Che avventura queste pappe !!!!
La storia del pesce va sempre peggio!! Ho provato a dare a Sofia il pesce a piccoli pezzi, senza frullarlo... è inutile, non lo ingoia ! Con tutte le accortezze possibili, lei continua a tenerlo in bocca, alla fine ha la bocca straripante di poltiglia di pesce che riesce a mandar gi, a fatica, solo con l'aiuto di un po' d'acqua....
sono tornata al frullatore.... niente da fare, ho provato a frullare solo il pesce e mescolarlo alla pastina... e ha strabuzzato gli occhi accennando a un conato di vomito.... Oggi ho ritentato l'esperimento, stavolta eviando di aggiungere il fegato (che secondo me è troppo intenso come sapore) ed escludendo le parti meno delicate (ovvero quelle della pancia)... ho frullato con carote e patate lessate, aggiungendo solo brodo vegetale (anzichè il brodo di cottura del pesce)... ancora una volta niente da fare! Sofia respinge il boccone con la lingua fuori dalla bocca, si copre il viso con le manine, spinge il cucchiaio, chiude gli occhi, fa la faccia brutta... e all'ennesimo tentativo di insistenza, ha pianto !
Da qualche giorno a questa parte ho la sensazione che su questo piano stia facendo qualche "passo indietro"... mangia volentieri e senza proteste solo le pappe più semplici, come il semolino o la crema di riso sciolte nel brodo (vegetale o di carne) condite con olio e parmigiano... anche con gli omo di carne non va particolarmente a genio ! Accetta i passati di verdure e, fino a un certo punto, il passato di lenticchie.
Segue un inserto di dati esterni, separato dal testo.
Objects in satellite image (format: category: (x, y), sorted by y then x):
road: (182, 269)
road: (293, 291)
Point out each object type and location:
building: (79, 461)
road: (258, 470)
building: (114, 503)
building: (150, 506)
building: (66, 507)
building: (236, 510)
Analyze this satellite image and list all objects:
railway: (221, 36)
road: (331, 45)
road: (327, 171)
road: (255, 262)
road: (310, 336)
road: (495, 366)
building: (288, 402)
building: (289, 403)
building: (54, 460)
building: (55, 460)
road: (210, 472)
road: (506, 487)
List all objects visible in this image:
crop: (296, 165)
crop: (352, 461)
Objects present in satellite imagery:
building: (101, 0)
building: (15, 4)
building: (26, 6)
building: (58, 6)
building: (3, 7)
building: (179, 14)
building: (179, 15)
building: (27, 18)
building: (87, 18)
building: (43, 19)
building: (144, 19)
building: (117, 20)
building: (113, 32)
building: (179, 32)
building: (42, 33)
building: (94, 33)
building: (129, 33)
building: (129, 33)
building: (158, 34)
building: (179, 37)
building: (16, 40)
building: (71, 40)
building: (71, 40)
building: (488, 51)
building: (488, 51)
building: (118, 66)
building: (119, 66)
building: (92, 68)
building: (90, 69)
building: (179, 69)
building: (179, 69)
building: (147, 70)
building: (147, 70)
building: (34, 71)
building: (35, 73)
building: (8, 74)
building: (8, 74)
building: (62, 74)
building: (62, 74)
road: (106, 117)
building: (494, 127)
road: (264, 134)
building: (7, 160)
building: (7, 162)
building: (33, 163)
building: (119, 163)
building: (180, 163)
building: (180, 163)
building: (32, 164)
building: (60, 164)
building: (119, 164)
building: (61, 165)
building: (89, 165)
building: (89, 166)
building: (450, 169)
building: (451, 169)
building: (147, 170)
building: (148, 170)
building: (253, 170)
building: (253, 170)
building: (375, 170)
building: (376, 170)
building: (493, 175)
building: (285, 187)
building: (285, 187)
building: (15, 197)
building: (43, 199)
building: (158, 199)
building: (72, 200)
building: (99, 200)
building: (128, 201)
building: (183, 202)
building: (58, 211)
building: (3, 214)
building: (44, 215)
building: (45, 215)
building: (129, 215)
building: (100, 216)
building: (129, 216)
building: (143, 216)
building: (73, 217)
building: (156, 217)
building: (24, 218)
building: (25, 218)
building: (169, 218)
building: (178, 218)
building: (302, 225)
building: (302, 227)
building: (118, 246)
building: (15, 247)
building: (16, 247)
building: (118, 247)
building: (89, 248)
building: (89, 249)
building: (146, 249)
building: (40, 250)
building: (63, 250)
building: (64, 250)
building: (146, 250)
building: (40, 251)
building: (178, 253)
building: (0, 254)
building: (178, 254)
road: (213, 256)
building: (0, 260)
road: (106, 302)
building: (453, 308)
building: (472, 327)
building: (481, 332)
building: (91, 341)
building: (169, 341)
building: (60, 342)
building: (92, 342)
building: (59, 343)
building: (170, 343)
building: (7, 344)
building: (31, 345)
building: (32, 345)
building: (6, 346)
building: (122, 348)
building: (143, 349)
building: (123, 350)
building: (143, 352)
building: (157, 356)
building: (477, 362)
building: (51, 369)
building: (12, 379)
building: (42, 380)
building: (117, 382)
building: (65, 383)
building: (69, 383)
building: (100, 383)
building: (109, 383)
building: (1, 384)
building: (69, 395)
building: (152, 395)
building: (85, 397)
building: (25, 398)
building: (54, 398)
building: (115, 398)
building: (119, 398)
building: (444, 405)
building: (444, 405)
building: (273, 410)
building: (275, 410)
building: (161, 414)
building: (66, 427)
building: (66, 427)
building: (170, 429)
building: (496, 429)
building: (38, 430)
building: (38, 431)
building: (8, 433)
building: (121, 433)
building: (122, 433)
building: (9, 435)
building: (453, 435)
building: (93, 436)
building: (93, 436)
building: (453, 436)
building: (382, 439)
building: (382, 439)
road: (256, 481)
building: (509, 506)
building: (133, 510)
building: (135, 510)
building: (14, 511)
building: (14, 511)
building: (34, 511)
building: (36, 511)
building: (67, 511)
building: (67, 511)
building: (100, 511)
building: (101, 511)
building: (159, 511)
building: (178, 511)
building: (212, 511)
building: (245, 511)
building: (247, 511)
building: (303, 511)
Va bene con la frutta e lo yogurt... ma non vuole più biscotti, pane e, in generale, cibo da sgranocchiare... La pastina non va benissimo, nel senso che la sputacchia un po'.... Ho paura di aver corso forse un pochino.... o di esser andata troppo lentamente all'inizio, e non averla aiutata ad affrontare le novità....
Ora sono alla ricerca di idee per proporle qualcosa di nuovo, che non sia troppo "impegnativo" per lei, ma che le faccia tornare la curiosità verso il cibo... oltre che di idee sensate per farle mangiare il pesce !!!

Il pediatra dice di provare con i bastoncini di pesce congelato cotti nel forno... io proprio non me la sento di fare una cosa simile, va contro i miei principi !!!!!!

E come sempre... suggerimenti cercasi !!!! 

martedì 3 maggio 2011

nuovi spazi gioco....

In questi giorni mi sembra che Sofia stia crescendo a vista d’occhio…. Ho iniziato a lasciarla libera su una coperta matrimoniale a terra, dunque fuori dal box, e a sedermi vicino mentre lei esplora, morde, sbatacchia etc…. è come se la sua visione del mondo fosse cambiata insieme ad una nuova percezione del suo corpo.
All’inizio ha dato qualche capocciata e qualche facciata per terra; ho fatto forza su me stessa per fidarmi di chi mi ha detto di darle fiducia e lasciarle la possibilità di imparare e scoprire la forza di gravità… e in effetti ha iniziato ad imparare a dosare i movimenti e azzardare i primi tentativi di gattonamento…  Oltre, secondo me, ad aver "imparato" come cadere per non battere la testa!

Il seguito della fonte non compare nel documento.